Ekeberghallen, also known as Ekeberg idrettshall, is an indoor sports arena located at Ekebergsletta in the neighborhood of Ekeberg in the Nordstrand district of Oslo, Norway. Ekebergsletta is part of the Oslo park system and is used primarily for sporting events.

==History==
Ekeberghallen was opened in 1973 and expanded in 1981 when adjacent office localities named Osloidrettens Hus were opened as well. The court size is 46 × 75 meters, and the audience capacity is 4800.
The facility is divided into badminton courts, handball courts, tennis courts, volleyball courts and is fully equipped for athletics. It has wardrobes, sound system, stage / table and chairs for alternative use.

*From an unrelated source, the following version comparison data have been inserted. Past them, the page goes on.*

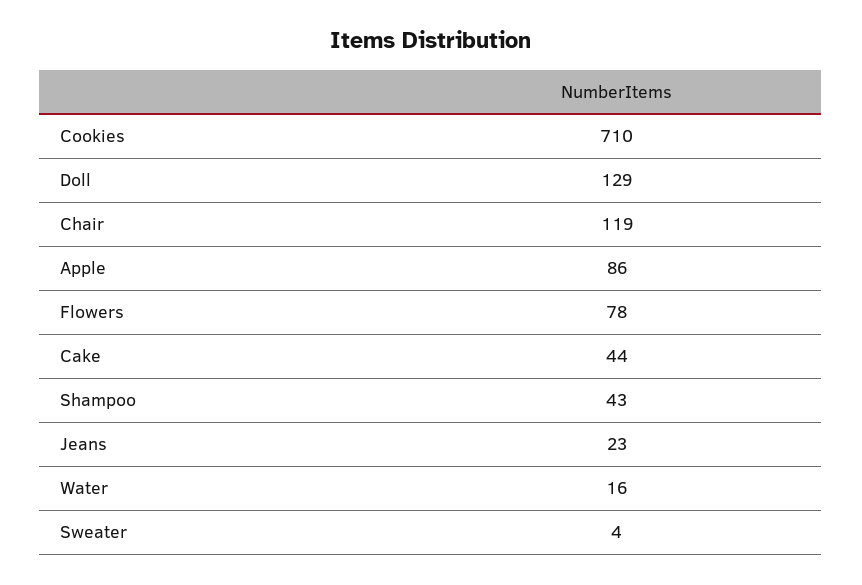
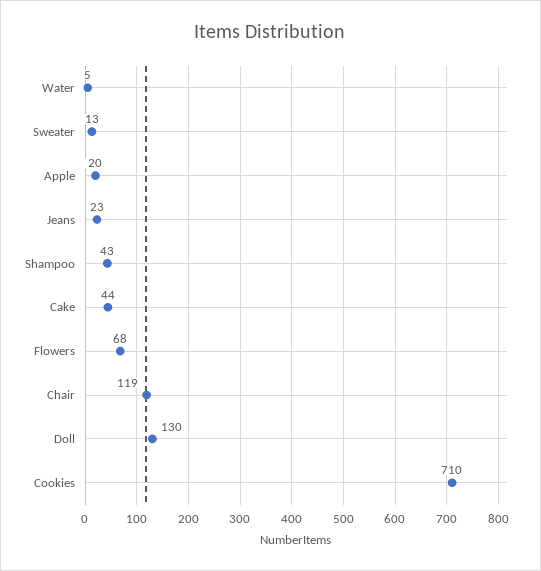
  {
    "Cookies": 710,
-   "Doll": 129,
+   "Doll": 130,
    "Chair": 119,
-   "Apple": 86,
+   "Apple": 20,
-   "Flowers": 78,
+   "Flowers": 68,
    "Cake": 44,
    "Shampoo": 43,
    "Jeans": 23,
-   "Water": 16,
+   "Water": 5,
-   "Sweater": 4
+   "Sweater": 13
  }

It is used, among other things, in connection with the Norway Cup.

The hall is owned by Oslo Idrettskrets. It is mainly used by Bækkelagets Sportsklub and other sports clubs in the city, for indoor sports such as basketball, handball, volleyball, badminton, indoor athletics and futsal. The venue is also notable for hosting concerts for musicians and bands such as Johnny Cash, Frank Sinatra, Toto, The Beach Boys, and Frank Zappa among others. On weekends without demand from sports, the hall is rented out for other purposes such as exhibitions, concerts, conferences and meetings.
 It has also been used as a professional boxing venue.